Deacon's Corner 1/8/2023
Did you know that the Christmas Season is not over? Our liturgical Christmas Season begins on Christmas Day, and ends about 3 weeks after Christmas with the Baptism of Jesus.
Christmas Day is the Solemnity of the Nativity of the Lord. Depending which Mass you attend, there are four different Gospels. Each Gospel speaks about the birth of our Savior. As we did at the Christmas Masses, we genuflect or kneel during the Creed at the words “and by the Holy Spirit was incarnate of the Virgin Mary and became man” to help us focus on what Christmas is all about.
December 26th is the Feast of St. Stephen, the first martyr and one of the first deacons. On this first day after Christmas, St. Stephen reminds us what it means to live as a witness of Christ without counting the cost.

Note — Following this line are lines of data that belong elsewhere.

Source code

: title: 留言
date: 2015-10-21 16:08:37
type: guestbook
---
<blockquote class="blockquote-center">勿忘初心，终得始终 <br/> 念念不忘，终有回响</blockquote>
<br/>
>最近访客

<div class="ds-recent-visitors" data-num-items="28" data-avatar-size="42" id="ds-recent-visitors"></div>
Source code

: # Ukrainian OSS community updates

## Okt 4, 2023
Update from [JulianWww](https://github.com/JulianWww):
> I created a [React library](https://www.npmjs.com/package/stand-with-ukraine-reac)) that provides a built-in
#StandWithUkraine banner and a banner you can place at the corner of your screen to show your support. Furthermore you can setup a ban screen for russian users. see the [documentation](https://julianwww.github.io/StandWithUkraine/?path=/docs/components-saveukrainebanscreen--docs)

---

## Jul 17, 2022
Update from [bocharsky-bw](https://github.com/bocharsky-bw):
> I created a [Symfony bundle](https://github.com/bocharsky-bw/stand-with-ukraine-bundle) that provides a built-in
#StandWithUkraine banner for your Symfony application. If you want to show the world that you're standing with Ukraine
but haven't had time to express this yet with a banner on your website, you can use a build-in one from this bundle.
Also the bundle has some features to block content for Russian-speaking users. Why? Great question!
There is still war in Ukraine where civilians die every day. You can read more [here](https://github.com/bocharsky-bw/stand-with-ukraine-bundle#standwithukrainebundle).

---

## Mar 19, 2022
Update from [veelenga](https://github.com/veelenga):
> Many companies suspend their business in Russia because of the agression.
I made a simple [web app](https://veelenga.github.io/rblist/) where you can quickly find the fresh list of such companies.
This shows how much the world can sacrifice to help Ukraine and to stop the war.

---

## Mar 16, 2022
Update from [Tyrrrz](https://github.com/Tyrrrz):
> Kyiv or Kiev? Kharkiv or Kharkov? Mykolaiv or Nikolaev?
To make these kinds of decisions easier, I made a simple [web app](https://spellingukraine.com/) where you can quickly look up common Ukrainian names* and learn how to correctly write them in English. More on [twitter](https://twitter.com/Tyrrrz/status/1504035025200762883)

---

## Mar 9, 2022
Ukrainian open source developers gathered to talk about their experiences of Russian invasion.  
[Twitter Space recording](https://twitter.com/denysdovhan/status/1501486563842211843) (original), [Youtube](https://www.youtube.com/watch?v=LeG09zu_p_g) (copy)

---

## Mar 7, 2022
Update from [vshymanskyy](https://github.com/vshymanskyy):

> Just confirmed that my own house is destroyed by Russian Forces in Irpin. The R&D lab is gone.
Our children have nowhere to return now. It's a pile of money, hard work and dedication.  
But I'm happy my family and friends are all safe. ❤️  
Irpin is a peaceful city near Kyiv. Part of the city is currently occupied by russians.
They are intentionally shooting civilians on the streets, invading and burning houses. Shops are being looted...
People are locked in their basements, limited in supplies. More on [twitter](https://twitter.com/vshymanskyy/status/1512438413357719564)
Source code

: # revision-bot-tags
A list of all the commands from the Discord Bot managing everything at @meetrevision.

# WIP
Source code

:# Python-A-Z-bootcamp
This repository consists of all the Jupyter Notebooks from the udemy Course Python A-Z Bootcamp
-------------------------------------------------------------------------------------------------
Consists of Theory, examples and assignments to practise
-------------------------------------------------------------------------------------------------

December 27th is the Feast of the Apostle and Evangelist St. John, who is considered the disciple closest to Jesus. St. John wrote a Gospel, the Book of Revelation and three New Testament letters. He teaches us that “God is love” (1 Jn 4:8).
December 28th is the Feast of the Holy Innocents to honor all the boys in Bethlehem under 2 years old that Herod ordered killed to eliminate threats to his power, after he learned about a newborn king from the Magi. We know he failed. An angel told Joseph to flee with Mary and Jesus in the middle of the night to Egypt. (Mt 2:13-18).
The Feast of the Holy Family celebrates a role model for families to love and respect each other. Bishop Boyea wrote a great reflection on this in his December 30 th email to everyone. If you don’t have it, let me know and I’ll send it to you. The feast of the Holy Family is celebrated on the Sunday after Christmas, except for the years when Christmas falls on a Sunday. Then it is celebrated on Dec. 30.
Jan. 1st is a Holy Day for the Solemnity of Mary. Being 8 days since his birth, and a male in a Jewish family, Jesus would have been circumcised in accordance with the covenant God made with Abraham. (Lk 2:21).
The Solemnity of the Epiphany is Jan. 6, the Twelfth Day of Christmas. It reminds us how Christ came to save all mankind, not just the Jews. This feast celebrates Christ’s identity revealed through the Magi and the gifts they presented him - gold and frankincense as the king of the universe, myrrh to foretell the bitter reality that the babe in the manger was born to die. This feast is transferred to the Sunday between January 2nd and 8th in the United States.
The Christmas season ends with the Feast of the Lord’s Baptism, which falls on January 9th this year. It honors the day Christ formally accepts his earthly mission through his baptism by St. John the Baptist. He sets out from the waters of the Jordan River, identified as God’s own son by the Father’s voice that boomed from the sky, to begin his saving work as the long-awaited Messiah who will free us of our sins.
As our Christmas Season comes to a close tomorrow, may we continue to remind ourselves who Jesus is, and what God has done for us. Have a Blessed New Year!